Rainforest culture differed here from most other Australian Aboriginal tribes, noticeably with a heavy dependence on arboreal skills and unique weapons.
The Wet Tropics rainforest takes on a new meaning when it is explored through the eyes of the Aboriginal people whose ancestors depended on it for survival. The plants and animals provided food, medicine and materials to make shelter, weapons and utensils, while the waterfalls, rivers, mountains and rocks are the source of many ancestral stories.
The intricate and ancient culture of the rainforest people is protected by the World heritage status of the Wet Tropics rainforest. Indigenous owned tours provide an opportunity to interact with the region’s traditional people, while the national parks along The Tropical Coast are a rich source of information. Local Indigenous culture is revealed through interpretive signage on a number of walks.

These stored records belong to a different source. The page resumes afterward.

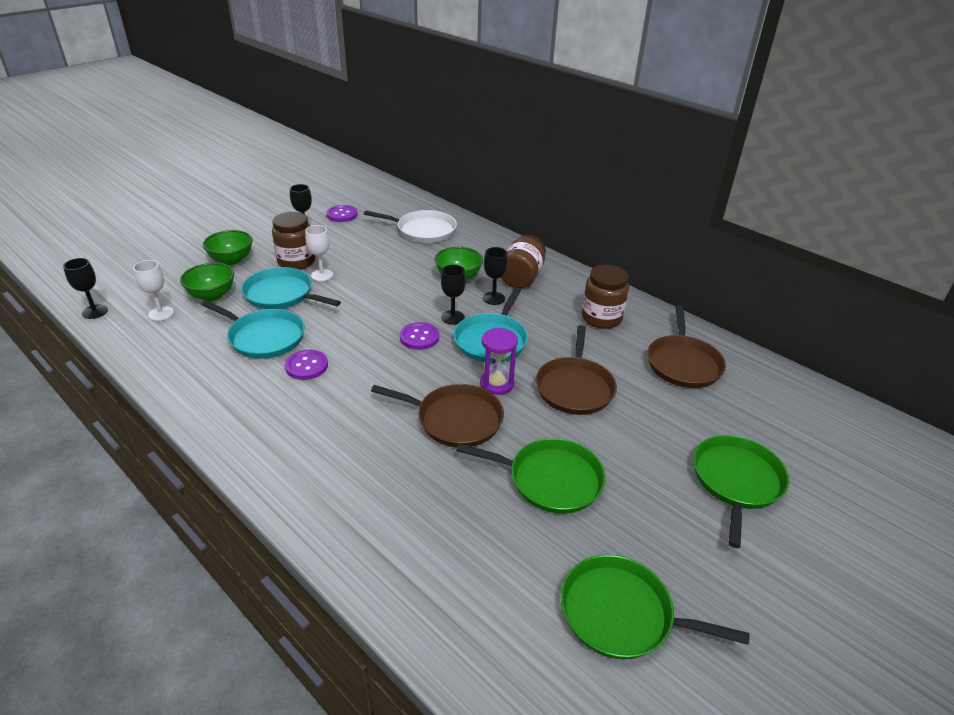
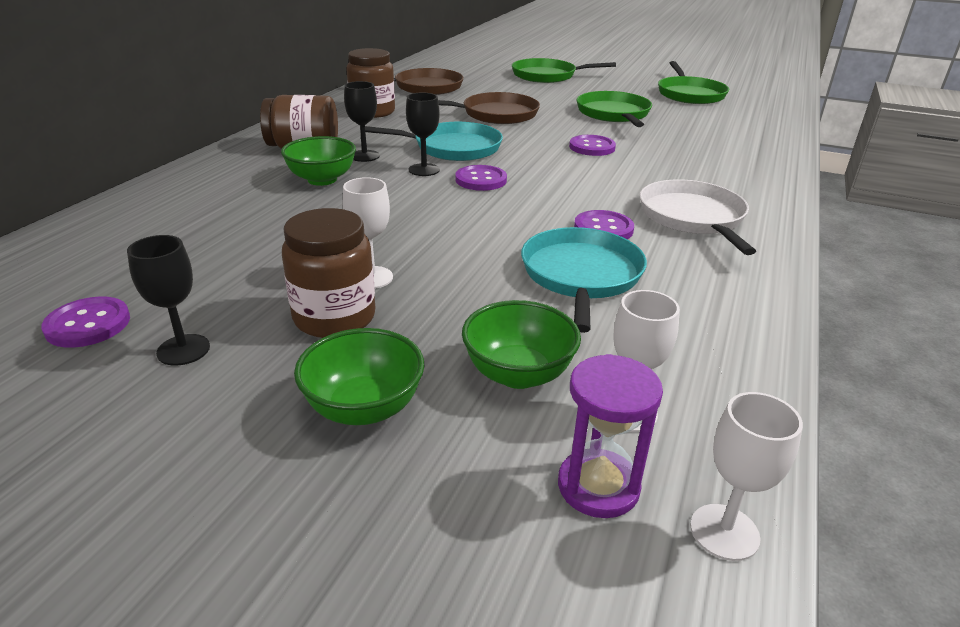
camera: 110 degrees left, 5 degrees down
black goblet [63,258,108,319] -> white goblet [690,392,803,561]
turquoise pan [241,267,341,309] -> none
white pan [364,210,457,243] -> white pan moved to [640,179,756,255]
brown pan [371,384,504,447] -> purple button [569,135,616,156]
purple hourglass [480,328,518,395] -> purple hourglass moved to [558,354,663,518]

The yalgay ginja Bulumi walk at beautiful Murray Falls reveals the culture of the girramay people as you explore the open forest and rainforest of girramay National Park, north of Cardwell. Their ancestors gathered food and useful materials in this region during the dry season, often moving to the cooler high country during the wet. On this walk you will see the fish-tail lawyer cane which they wove into baskets.
Other walks reveal the special skills of the rainforest people such as their knowledge of how to treat toxic plants so they could use them as food. The black bean seeds, for example, are poisonous, but the rainforest aboriginal people would leach the toxins out in running water and pound the seeds into a flour to make damper.
The rainforest provided many staple foods, while other trees were used to make spears (bush guava), shields (fig) and boomerangs (the buttress roots of a variety of trees). Clothes and blankets, when used, were made from beaten bark, and shelters were thatched with lawyer cane leaves.
Traditional stories abound along the Tropical Coast. Hear how the black water python Yunba healed the sick and wounded or how the fire spirit would throw Jiman (firesticks) across the sky to create a trail of fire.
Some stories serve as a warning. The spirit of Oolana, a Yidinji woman, is said to cry out for her lost lover at the Babinda Boulders, a popular swimming and picnic spot created by the tears of the grief-stricken woman as she flung herself into the water. The legend warns travellers not to get too close to the mesmerising waters of the Devil’s Pool in case they too, follow her fate.
Others remind you of the atrocities of the past. The National Library of Australia exhibit at mungalla station near Ingham exposes the treatment of the Nywaigi people who were displayed as cannibals in a nineteenth century circus. Today you can share the stories and culture of the Nywaigi people on a tour or experience a kupmurri meal cooked in the ground under hot coals while you listen to the didgeridoo.
At Cardwell you can discover the unique Bagu with Jiman artwork inspired by the traditional fire making implements of the girringun rainforest people at the Girringun Art Centre. Near Tully you can make your own bracelet using rainforest fibres on a tour of traditional Jirrbal land. The cultural journey includes dreamtime storiesand an insight into the Aboriginal uses for the flora and fauna.
These Indigenous owned and operated tours provide employment, maintain cultural traditions and raise awareness of the ongoing connection between traditional people and their country.